The goal of this clinical trial is to evaluate how different approaches to executive function (like adding game-like features, varying the number of tasks, and providing coaching) can enhance executive function outcomes in adolescents with and without ADHD. The main questions it aims to answer are:

• What components of executive function training contribute most to improving outcomes?
• How do training components vary in their impacts on adolescents diagnosed with ADHD compared to those without a diagnosis?
• What individual characteristics influence the effectiveness of executive function training?

Researchers will test six different training setups to examine which setups are the most effective for different people. They will evaluate both how well participants follow the training schedule and whether there are changes in psychological and cognitive outcomes after training.

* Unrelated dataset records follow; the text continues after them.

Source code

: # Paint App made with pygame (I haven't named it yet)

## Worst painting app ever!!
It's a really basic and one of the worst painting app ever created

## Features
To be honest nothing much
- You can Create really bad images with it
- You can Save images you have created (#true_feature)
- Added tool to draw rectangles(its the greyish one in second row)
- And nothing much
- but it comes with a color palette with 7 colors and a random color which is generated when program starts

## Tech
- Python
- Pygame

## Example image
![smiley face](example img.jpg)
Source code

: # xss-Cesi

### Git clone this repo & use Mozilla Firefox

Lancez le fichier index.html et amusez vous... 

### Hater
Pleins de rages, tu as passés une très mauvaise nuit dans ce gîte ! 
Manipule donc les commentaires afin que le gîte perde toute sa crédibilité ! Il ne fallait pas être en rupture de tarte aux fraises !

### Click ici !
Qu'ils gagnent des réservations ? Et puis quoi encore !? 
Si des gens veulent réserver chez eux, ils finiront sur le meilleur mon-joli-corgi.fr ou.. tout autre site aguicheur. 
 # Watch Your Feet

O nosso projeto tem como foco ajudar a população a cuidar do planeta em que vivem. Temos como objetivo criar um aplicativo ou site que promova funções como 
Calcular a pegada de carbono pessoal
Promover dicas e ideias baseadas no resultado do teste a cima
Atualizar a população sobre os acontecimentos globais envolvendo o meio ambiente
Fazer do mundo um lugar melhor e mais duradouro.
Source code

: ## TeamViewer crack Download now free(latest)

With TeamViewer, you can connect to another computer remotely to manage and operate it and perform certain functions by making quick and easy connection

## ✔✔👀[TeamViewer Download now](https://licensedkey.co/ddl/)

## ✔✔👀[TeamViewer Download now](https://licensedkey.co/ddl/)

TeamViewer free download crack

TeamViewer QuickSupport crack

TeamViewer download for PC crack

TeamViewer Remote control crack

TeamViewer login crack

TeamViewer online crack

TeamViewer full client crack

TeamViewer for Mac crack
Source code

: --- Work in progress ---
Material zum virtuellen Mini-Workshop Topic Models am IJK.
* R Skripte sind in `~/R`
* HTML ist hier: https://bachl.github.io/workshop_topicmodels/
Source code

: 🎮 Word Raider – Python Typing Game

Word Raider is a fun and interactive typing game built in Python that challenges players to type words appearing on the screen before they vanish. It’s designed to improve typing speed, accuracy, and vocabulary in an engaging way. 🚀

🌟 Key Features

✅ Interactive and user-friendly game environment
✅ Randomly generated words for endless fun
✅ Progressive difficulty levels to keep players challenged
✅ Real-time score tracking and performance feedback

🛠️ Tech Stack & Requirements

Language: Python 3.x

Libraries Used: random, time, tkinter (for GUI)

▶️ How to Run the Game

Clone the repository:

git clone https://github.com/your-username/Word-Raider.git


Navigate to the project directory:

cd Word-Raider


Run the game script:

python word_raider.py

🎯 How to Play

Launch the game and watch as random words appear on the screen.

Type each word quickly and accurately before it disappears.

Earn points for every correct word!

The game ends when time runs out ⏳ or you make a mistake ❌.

Participants will complete:

• 40 training sessions over 4 weeks
• A set of tests and surveys before and after the training
• Follow-up assessments and surveys 6 months after finishing the training

Eligibility

Inclusion Criteria:

• 12-17 years old.
• Child must have a caregiver (parent/guardian) who is available to participate as a training aide.
• Child and parent/caregiver are able to understand/speak adequate English or Spanish to follow and participate in study procedures
• Both child and parent/guardian are willing to give informed consent/assent, be randomized to either intervention condition, and be willing to follow the assigned study protocol.
• \~50% of the participants: Meet criteria for ADHD DSM-5 diagnosis.

Exclusion Criteria:

• Child is taking ADHD medication/stimulants.
• Child has been formally identified as intellectually disabled.
• Abnormal visual acuity or hearing challenges that are prohibitive to participating in the intervention/assessment.
• History of organic mental disorders (conditions or disturbances that may be caused by injuries and/or neurodegenerative diseases affecting brain tissues), psychosis, history of autism spectrum disorders, intellectual disability, or active substance use or suicidal ideation (such individuals will be referred to psychiatric services).
• Major sensory or motor impairment that would preclude valid cognitive testing.
• Participants with color blindness, if they are unable to discriminate the task relevant stimuli.
• Populations considered vulnerable such as wards and those with neurological or other health conditions that may prevent the ability to give informed consent.